Mumbai’ye taşınılmasının ardında DSF’nin coğrafi kapsamını genişletme isteği vardı ve bu da önemli bir başarı oldu. 2002’de, baş Hindistanlı örgütçüye göre, Hindistan’da 200 kişi bile DSF’yi duymuş değildi. 2004’de, yüzlerce örgüt ve ilgili tüm sosyal gruplardan gelen 100,000’den fazla Hindistanlı; en azından 30,000 dalit (dokunulmazlar), adivasi (göçebeler) ve heryerden kadınlar gelmişti. Üstelik, tüm eski Hindistan politik kültürüne karşın, birlikte çalışarak, geniş bir politik görüşler yelpazesi oluşturdular. DSF 2005’de Porto Alegre’ye dönecek ve 2006’da Afrika’ya gitmeyi planlıyor.
Son olarak, DSF’nin iç yapısı da açıkça tartışılan konulardan birisiydi. 2001’de, hepsi de çalışmaya dahil edilen 150 kadar üye ile birlikte, bir uluslararası konsey oluşturulmuştu. Bunlar seçilecek olsalardı, DSF hiyerarşik bir yapı haline dönüşecekti. Ama bu “demokratik” miydi? Uluslararası konsey gerçek kararlar alıyor; toplantıların nerede yapılacağı, tartışma toplantılarında kimlerin konuşacağı (“starlar”) ve kimin katılıp kimin katılamayacağı gibi. Elbette, toplantıların çoğu aşağıdan yukarıya doğru örgütleniyor. Mumbai’de, tüm toplantı zamanlarında, hepsi de sahiden öze
rk olan 50 civarında kendiliğinden “seminer” vardı. DSF’nin yapısını analiz eden seminerlerde, itki karar almada daha fazla açıklık, katılımcıların kararlara daha fazla veri katabilmesiydi. Ve bu da, DSF’yi hiyerarşik bir yapıya dönüştürmeden olmalıydı. Kolay değildi, ama en azından herkesçe tartışıldı.

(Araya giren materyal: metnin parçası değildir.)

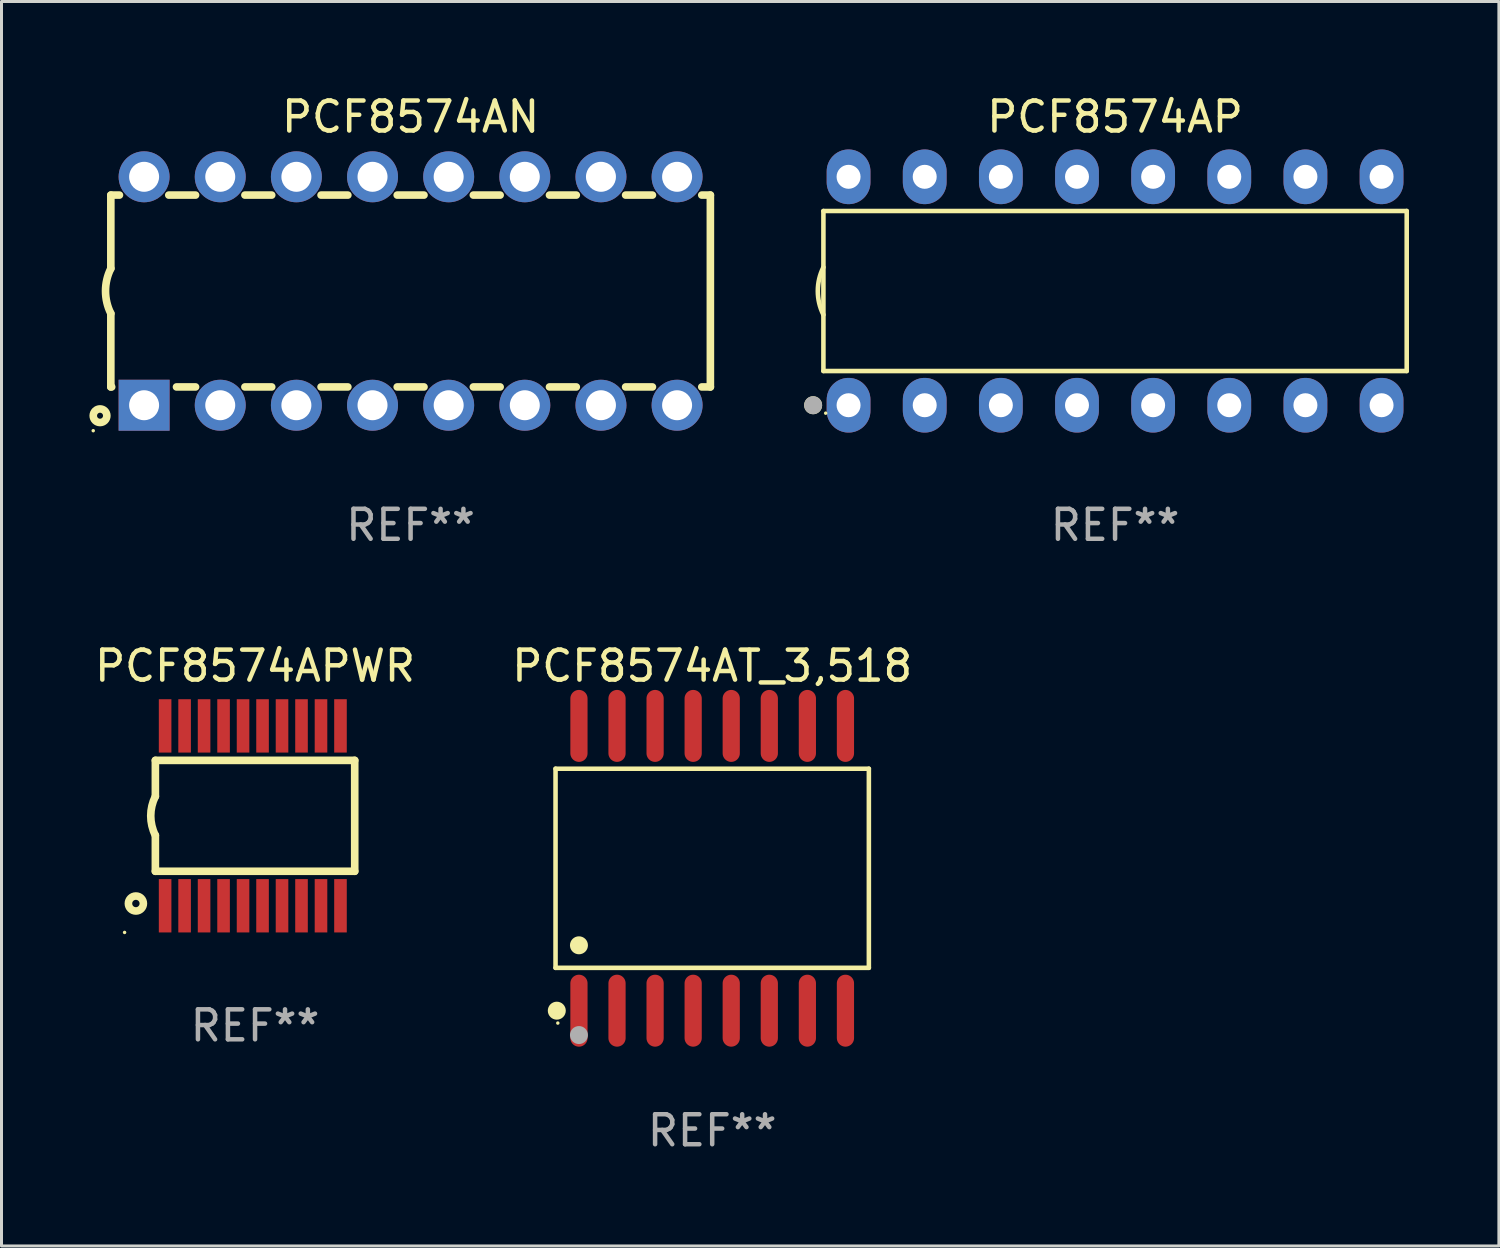
<source format=kicad_pcb>
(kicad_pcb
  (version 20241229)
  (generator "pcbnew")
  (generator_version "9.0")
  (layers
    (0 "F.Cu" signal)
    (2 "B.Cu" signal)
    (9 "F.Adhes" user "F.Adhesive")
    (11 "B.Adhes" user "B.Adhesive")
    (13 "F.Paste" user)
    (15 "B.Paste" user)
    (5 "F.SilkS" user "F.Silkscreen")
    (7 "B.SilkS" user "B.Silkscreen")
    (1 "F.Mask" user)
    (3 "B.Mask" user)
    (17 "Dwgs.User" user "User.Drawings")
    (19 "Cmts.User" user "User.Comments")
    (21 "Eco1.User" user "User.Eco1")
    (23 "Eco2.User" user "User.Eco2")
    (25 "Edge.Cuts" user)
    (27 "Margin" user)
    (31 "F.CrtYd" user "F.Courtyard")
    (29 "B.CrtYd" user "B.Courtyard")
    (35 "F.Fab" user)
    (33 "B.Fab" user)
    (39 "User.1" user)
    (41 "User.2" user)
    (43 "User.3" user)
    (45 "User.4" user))
  (footprint "PCF8574AP"
    (layer "F.Cu")
    (at 34.147 6.658)
    (property "Reference" "PCF8574AP" (at 0 -5.81 0) (layer "F.SilkS") (effects (font (size 1 1) (thickness 0.15))))
    (attr through_hole)
    (fp_line (start -9.729 -2.669) (end 9.729 -2.669) (stroke (width 0.152) (type solid)) (layer "F.SilkS"))
    (fp_line (start -9.729 2.669) (end -9.729 -2.669) (stroke (width 0.152) (type solid)) (layer "F.SilkS"))
    (fp_line (start 9.729 -2.669) (end 9.729 2.669) (stroke (width 0.152) (type solid)) (layer "F.SilkS"))
    (fp_line (start 9.729 2.669) (end -9.729 2.669) (stroke (width 0.152) (type solid)) (layer "F.SilkS"))
    (fp_arc (start -9.728727 0.793751) (mid -9.916106 0) (end -9.728727 -0.793752) (stroke (width 0.1524) (type solid)) (layer "F.SilkS"))
    (fp_circle (center -10.072 3.81) (end -9.922 3.81) (stroke (width 0.3) (type solid)) (fill no) (layer "F.SilkS"))
    (fp_circle (center -9.653 4.075) (end -9.623 4.075) (stroke (width 0.06) (type solid)) (fill no) (layer "F.SilkS"))
    (fp_circle (center -10.072 3.81) (end -9.922 3.81) (stroke (width 0.3) (type solid)) (fill no) (layer "F.Fab"))
    (fp_text user "REF**" (at 0 7.81 0) (layer "F.Fab") (effects (font (size 1 1) (thickness 0.15))))
    (pad "1" thru_hole oval (at -8.89 3.81) (size 1.46 1.825) (drill 0.8) (layers "*.Cu" "*.Mask"))
    (pad "2" thru_hole oval (at -6.35 3.81) (size 1.46 1.825) (drill 0.8) (layers "*.Cu" "*.Mask"))
    (pad "3" thru_hole oval (at -3.81 3.81) (size 1.46 1.825) (drill 0.8) (layers "*.Cu" "*.Mask"))
    (pad "4" thru_hole oval (at -1.27 3.81) (size 1.46 1.825) (drill 0.8) (layers "*.Cu" "*.Mask"))
    (pad "5" thru_hole oval (at 1.27 3.81) (size 1.46 1.825) (drill 0.8) (layers "*.Cu" "*.Mask"))
    (pad "6" thru_hole oval (at 3.81 3.81) (size 1.46 1.825) (drill 0.8) (layers "*.Cu" "*.Mask"))
    (pad "7" thru_hole oval (at 6.35 3.81) (size 1.46 1.825) (drill 0.8) (layers "*.Cu" "*.Mask"))
    (pad "8" thru_hole oval (at 8.89 3.81) (size 1.46 1.825) (drill 0.8) (layers "*.Cu" "*.Mask"))
    (pad "9" thru_hole oval (at 8.89 -3.81) (size 1.46 1.825) (drill 0.8) (layers "*.Cu" "*.Mask"))
    (pad "10" thru_hole oval (at 6.35 -3.81) (size 1.46 1.825) (drill 0.8) (layers "*.Cu" "*.Mask"))
    (pad "11" thru_hole oval (at 3.81 -3.81) (size 1.46 1.825) (drill 0.8) (layers "*.Cu" "*.Mask"))
    (pad "12" thru_hole oval (at 1.27 -3.81) (size 1.46 1.825) (drill 0.8) (layers "*.Cu" "*.Mask"))
    (pad "13" thru_hole oval (at -1.27 -3.81) (size 1.46 1.825) (drill 0.8) (layers "*.Cu" "*.Mask"))
    (pad "14" thru_hole oval (at -3.81 -3.81) (size 1.46 1.825) (drill 0.8) (layers "*.Cu" "*.Mask"))
    (pad "15" thru_hole oval (at -6.35 -3.81) (size 1.46 1.825) (drill 0.8) (layers "*.Cu" "*.Mask"))
    (pad "16" thru_hole oval (at -8.89 -3.81) (size 1.46 1.825) (drill 0.8) (layers "*.Cu" "*.Mask")))
  (footprint "PCF8574AN"
    (layer "F.Cu")
    (at 10.647 6.658)
    (property "Reference" "PCF8574AN" (at 0 -5.81 0) (layer "F.SilkS") (effects (font (size 1 1) (thickness 0.15))))
    (attr through_hole)
    (fp_line (start -10 -3.2) (end -10 -0.75) (stroke (width 0.254) (type solid)) (layer "F.SilkS"))
    (fp_line (start -10 -3.2) (end -9.713 -3.2) (stroke (width 0.254) (type solid)) (layer "F.SilkS"))
    (fp_line (start -10 3.2) (end -10 0.75) (stroke (width 0.254) (type solid)) (layer "F.SilkS"))
    (fp_line (start -10 3.2) (end -9.971 3.2) (stroke (width 0.254) (type solid)) (layer "F.SilkS"))
    (fp_line (start -8.067 -3.2) (end -7.173 -3.2) (stroke (width 0.254) (type solid)) (layer "F.SilkS"))
    (fp_line (start -7.809 3.2) (end -7.173 3.2) (stroke (width 0.254) (type solid)) (layer "F.SilkS"))
    (fp_line (start -5.527 3.2) (end -4.633 3.2) (stroke (width 0.254) (type solid)) (layer "F.SilkS"))
    (fp_line (start -5.527 -3.2) (end -4.633 -3.2) (stroke (width 0.254) (type solid)) (layer "F.SilkS"))
    (fp_line (start -2.987 3.2) (end -2.093 3.2) (stroke (width 0.254) (type solid)) (layer "F.SilkS"))
    (fp_line (start -2.987 -3.2) (end -2.093 -3.2) (stroke (width 0.254) (type solid)) (layer "F.SilkS"))
    (fp_line (start -0.447 3.2) (end 0.447 3.2) (stroke (width 0.254) (type solid)) (layer "F.SilkS"))
    (fp_line (start -0.447 -3.2) (end 0.447 -3.2) (stroke (width 0.254) (type solid)) (layer "F.SilkS"))
    (fp_line (start 2.093 3.2) (end 2.987 3.2) (stroke (width 0.254) (type solid)) (layer "F.SilkS"))
    (fp_line (start 2.093 -3.2) (end 2.987 -3.2) (stroke (width 0.254) (type solid)) (layer "F.SilkS"))
    (fp_line (start 4.633 3.2) (end 5.527 3.2) (stroke (width 0.254) (type solid)) (layer "F.SilkS"))
    (fp_line (start 4.633 -3.2) (end 5.527 -3.2) (stroke (width 0.254) (type solid)) (layer "F.SilkS"))
    (fp_line (start 7.173 3.2) (end 8.067 3.2) (stroke (width 0.254) (type solid)) (layer "F.SilkS"))
    (fp_line (start 7.173 -3.2) (end 8.067 -3.2) (stroke (width 0.254) (type solid)) (layer "F.SilkS"))
    (fp_line (start 9.713 3.2) (end 10 3.2) (stroke (width 0.254) (type solid)) (layer "F.SilkS"))
    (fp_line (start 9.713 -3.2) (end 10 -3.2) (stroke (width 0.254) (type solid)) (layer "F.SilkS"))
    (fp_line (start 10 -3.2) (end 10 3.2) (stroke (width 0.254) (type solid)) (layer "F.SilkS"))
    (fp_arc (start -10 0.748793) (mid -10.176918 -0.000607) (end -10.000025 -0.750013) (stroke (width 0.254001) (type solid)) (layer "F.SilkS"))
    (fp_circle (center -10.587 4.66) (end -10.557 4.66) (stroke (width 0.06) (type solid)) (fill no) (layer "F.SilkS"))
    (fp_circle (center -10.36 4.16) (end -10.26 4.16) (stroke (width 0.254) (type solid)) (fill no) (layer "F.SilkS"))
    (fp_text user "REF**" (at 0 7.81 0) (layer "F.Fab") (effects (font (size 1 1) (thickness 0.15))))
    (pad "1" thru_hole rect (at -8.89 3.81 90) (size 1.7 1.7) (drill 1) (layers "*.Cu" "*.Mask"))
    (pad "2" thru_hole circle (at -6.35 3.81) (size 1.7 1.7) (drill 1) (layers "*.Cu" "*.Mask"))
    (pad "3" thru_hole circle (at -3.81 3.81) (size 1.7 1.7) (drill 1) (layers "*.Cu" "*.Mask"))
    (pad "4" thru_hole circle (at -1.27 3.81) (size 1.7 1.7) (drill 1) (layers "*.Cu" "*.Mask"))
    (pad "5" thru_hole circle (at 1.27 3.81) (size 1.7 1.7) (drill 1) (layers "*.Cu" "*.Mask"))
    (pad "6" thru_hole circle (at 3.81 3.81) (size 1.7 1.7) (drill 1) (layers "*.Cu" "*.Mask"))
    (pad "7" thru_hole circle (at 6.35 3.81) (size 1.7 1.7) (drill 1) (layers "*.Cu" "*.Mask"))
    (pad "8" thru_hole circle (at 8.89 3.81) (size 1.7 1.7) (drill 1) (layers "*.Cu" "*.Mask"))
    (pad "9" thru_hole circle (at 8.89 -3.81) (size 1.7 1.7) (drill 1) (layers "*.Cu" "*.Mask"))
    (pad "10" thru_hole circle (at 6.35 -3.81) (size 1.7 1.7) (drill 1) (layers "*.Cu" "*.Mask"))
    (pad "11" thru_hole circle (at 3.81 -3.81) (size 1.7 1.7) (drill 1) (layers "*.Cu" "*.Mask"))
    (pad "12" thru_hole circle (at 1.27 -3.81) (size 1.7 1.7) (drill 1) (layers "*.Cu" "*.Mask"))
    (pad "13" thru_hole circle (at -1.27 -3.81) (size 1.7 1.7) (drill 1) (layers "*.Cu" "*.Mask"))
    (pad "14" thru_hole circle (at -3.81 -3.81) (size 1.7 1.7) (drill 1) (layers "*.Cu" "*.Mask"))
    (pad "15" thru_hole circle (at -6.35 -3.81) (size 1.7 1.7) (drill 1) (layers "*.Cu" "*.Mask"))
    (pad "16" thru_hole circle (at -8.89 -3.81) (size 1.7 1.7) (drill 1) (layers "*.Cu" "*.Mask")))
  (footprint "PCF8574AT_3,518"
    (layer "F.Cu")
    (at 20.708 25.915)
    (property "Reference" "PCF8574AT_3,518" (at 0 -6.75 0) (layer "F.SilkS") (effects (font (size 1 1) (thickness 0.15))))
    (attr through_hole)
    (fp_line (start -5.226 -3.321) (end 5.226 -3.321) (stroke (width 0.152) (type solid)) (layer "F.SilkS"))
    (fp_line (start -5.226 3.321) (end -5.226 -3.321) (stroke (width 0.152) (type solid)) (layer "F.SilkS"))
    (fp_line (start 5.226 -3.321) (end 5.226 3.321) (stroke (width 0.152) (type solid)) (layer "F.SilkS"))
    (fp_line (start 5.226 3.321) (end -5.226 3.321) (stroke (width 0.152) (type solid)) (layer "F.SilkS"))
    (fp_circle (center -5.184 4.75) (end -5.034 4.75) (stroke (width 0.3) (type solid)) (fill no) (layer "F.SilkS"))
    (fp_circle (center -5.15 5.163) (end -5.12 5.163) (stroke (width 0.06) (type solid)) (fill no) (layer "F.SilkS"))
    (fp_circle (center -4.445 2.569) (end -4.295 2.569) (stroke (width 0.3) (type solid)) (fill no) (layer "F.SilkS"))
    (fp_circle (center -4.445 5.563) (end -4.295 5.563) (stroke (width 0.3) (type solid)) (fill no) (layer "F.Fab"))
    (fp_text user "REF**" (at 0 8.75 0) (layer "F.Fab") (effects (font (size 1 1) (thickness 0.15))))
    (pad "1" smd oval (at -4.445 4.75) (size 0.574 2.401) (layers "F.Cu" "F.Mask" "F.Paste"))
    (pad "2" smd oval (at -3.175 4.75) (size 0.574 2.401) (layers "F.Cu" "F.Mask" "F.Paste"))
    (pad "3" smd oval (at -1.905 4.75) (size 0.574 2.401) (layers "F.Cu" "F.Mask" "F.Paste"))
    (pad "4" smd oval (at -0.635 4.75) (size 0.574 2.401) (layers "F.Cu" "F.Mask" "F.Paste"))
    (pad "5" smd oval (at 0.635 4.75) (size 0.574 2.401) (layers "F.Cu" "F.Mask" "F.Paste"))
    (pad "6" smd oval (at 1.905 4.75) (size 0.574 2.401) (layers "F.Cu" "F.Mask" "F.Paste"))
    (pad "7" smd oval (at 3.175 4.75) (size 0.574 2.401) (layers "F.Cu" "F.Mask" "F.Paste"))
    (pad "8" smd oval (at 4.445 4.75) (size 0.574 2.401) (layers "F.Cu" "F.Mask" "F.Paste"))
    (pad "9" smd oval (at 4.445 -4.75) (size 0.574 2.401) (layers "F.Cu" "F.Mask" "F.Paste"))
    (pad "10" smd oval (at 3.175 -4.75) (size 0.574 2.401) (layers "F.Cu" "F.Mask" "F.Paste"))
    (pad "11" smd oval (at 1.905 -4.75) (size 0.574 2.401) (layers "F.Cu" "F.Mask" "F.Paste"))
    (pad "12" smd oval (at 0.635 -4.75) (size 0.574 2.401) (layers "F.Cu" "F.Mask" "F.Paste"))
    (pad "13" smd oval (at -0.635 -4.75) (size 0.574 2.401) (layers "F.Cu" "F.Mask" "F.Paste"))
    (pad "14" smd oval (at -1.905 -4.75) (size 0.574 2.401) (layers "F.Cu" "F.Mask" "F.Paste"))
    (pad "15" smd oval (at -3.175 -4.75) (size 0.574 2.401) (layers "F.Cu" "F.Mask" "F.Paste"))
    (pad "16" smd oval (at -4.445 -4.75) (size 0.574 2.401) (layers "F.Cu" "F.Mask" "F.Paste")))
  (footprint "PCF8574APWR"
    (layer "F.Cu")
    (at 5.458 24.165)
    (property "Reference" "PCF8574APWR" (at 0 -5 0) (layer "F.SilkS") (effects (font (size 1 1) (thickness 0.15))))
    (attr through_hole)
    (fp_line (start -3.325 -1.85) (end -3.325 -0.65) (stroke (width 0.254) (type solid)) (layer "F.SilkS"))
    (fp_line (start -3.325 1.85) (end -3.325 0.65) (stroke (width 0.254) (type solid)) (layer "F.SilkS"))
    (fp_line (start 3.325 -1.85) (end -3.325 -1.85) (stroke (width 0.254) (type solid)) (layer "F.SilkS"))
    (fp_line (start 3.325 -1.85) (end 3.325 1.85) (stroke (width 0.254) (type solid)) (layer "F.SilkS"))
    (fp_line (start 3.325 1.85) (end -3.325 1.85) (stroke (width 0.254) (type solid)) (layer "F.SilkS"))
    (fp_arc (start -3.3262 0.650241) (mid -3.479255 -0.000017) (end -3.324981 -0.649987) (stroke (width 0.254001) (type solid)) (layer "F.SilkS"))
    (fp_circle (center -4.352 3.89) (end -4.322 3.89) (stroke (width 0.06) (type solid)) (fill no) (layer "F.SilkS"))
    (fp_circle (center -3.975 2.925) (end -3.725 2.925) (stroke (width 0.254) (type solid)) (fill no) (layer "F.SilkS"))
    (fp_text user "REF**" (at 0 7 0) (layer "F.Fab") (effects (font (size 1 1) (thickness 0.15))))
    (pad "1" smd rect (at -3 3 90) (size 1.78 0.42) (layers "F.Cu" "F.Mask" "F.Paste"))
    (pad "2" smd rect (at -2.35 3 90) (size 1.78 0.42) (layers "F.Cu" "F.Mask" "F.Paste"))
    (pad "3" smd rect (at -1.7 3 90) (size 1.78 0.42) (layers "F.Cu" "F.Mask" "F.Paste"))
    (pad "4" smd rect (at -1.05 3 90) (size 1.78 0.42) (layers "F.Cu" "F.Mask" "F.Paste"))
    (pad "5" smd rect (at -0.4 3 90) (size 1.78 0.42) (layers "F.Cu" "F.Mask" "F.Paste"))
    (pad "6" smd rect (at 0.25 3 90) (size 1.78 0.42) (layers "F.Cu" "F.Mask" "F.Paste"))
    (pad "7" smd rect (at 0.9 3 90) (size 1.78 0.42) (layers "F.Cu" "F.Mask" "F.Paste"))
    (pad "8" smd rect (at 1.55 3 90) (size 1.78 0.42) (layers "F.Cu" "F.Mask" "F.Paste"))
    (pad "9" smd rect (at 2.2 3 90) (size 1.78 0.42) (layers "F.Cu" "F.Mask" "F.Paste"))
    (pad "10" smd rect (at 2.85 3 90) (size 1.78 0.42) (layers "F.Cu" "F.Mask" "F.Paste"))
    (pad "11" smd rect (at 2.85 -3 90) (size 1.78 0.42) (layers "F.Cu" "F.Mask" "F.Paste"))
    (pad "12" smd rect (at 2.2 -3 90) (size 1.78 0.42) (layers "F.Cu" "F.Mask" "F.Paste"))
    (pad "13" smd rect (at 1.55 -3 90) (size 1.78 0.42) (layers "F.Cu" "F.Mask" "F.Paste"))
    (pad "14" smd rect (at 0.9 -3 90) (size 1.78 0.42) (layers "F.Cu" "F.Mask" "F.Paste"))
    (pad "15" smd rect (at 0.25 -3 90) (size 1.78 0.42) (layers "F.Cu" "F.Mask" "F.Paste"))
    (pad "16" smd rect (at -0.4 -3 90) (size 1.78 0.42) (layers "F.Cu" "F.Mask" "F.Paste"))
    (pad "17" smd rect (at -1.05 -3 90) (size 1.78 0.42) (layers "F.Cu" "F.Mask" "F.Paste"))
    (pad "18" smd rect (at -1.7 -3 90) (size 1.78 0.42) (layers "F.Cu" "F.Mask" "F.Paste"))
    (pad "19" smd rect (at -2.35 -3 90) (size 1.78 0.42) (layers "F.Cu" "F.Mask" "F.Paste"))
    (pad "20" smd rect (at -3 -3 90) (size 1.78 0.42) (layers "F.Cu" "F.Mask" "F.Paste")))
  (gr_rect
    (start -3 -3)
    (end 46.951 38.514)
    (stroke (width 0.1) (type default))
    (fill no)
    (layer "Edge.Cuts")))
</source>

Tematik vurguların evrimi de gözden kaçırılmamalı. Seattle’da, itki DTÖ’yü durdurmaktı. 2003’de Cancun’dan sonra, DTÖ temel bir tehdit olarak geri çekildi. Aslında, DSF hala yeni liberalizme karşı dövüşürken, Brezilya ve Hindistan’ın şimdi farklı bir yol izliyor olmalarıyla birlikte, bunun esas olarak DSF sayesinde olduğu ve DSF’nin gerçek bir fark yarattığı düşünülüyor. Davos buluşmasından bu sene fazla bahsedilmedi, ama Mumbai’de tüm yürüyüşçüler açısından, bu yıl afişlerde boygösteren şeytani birisi varsa, o da George W. Bush’tu. Pakistanlı bir kadın örgütünün afişi bu duyarlılığı yakalamıştı: “Bush geldiğinde, diren”.
DSF’nin önde gelen katılımcıları DSF’yi sürmenin tıpkı bisiklet sürmeye benzediğinin farkındalar; ya hep ileri süreceksin ya da düşeceksin. Şimdilik, DSF iyi sürüyor.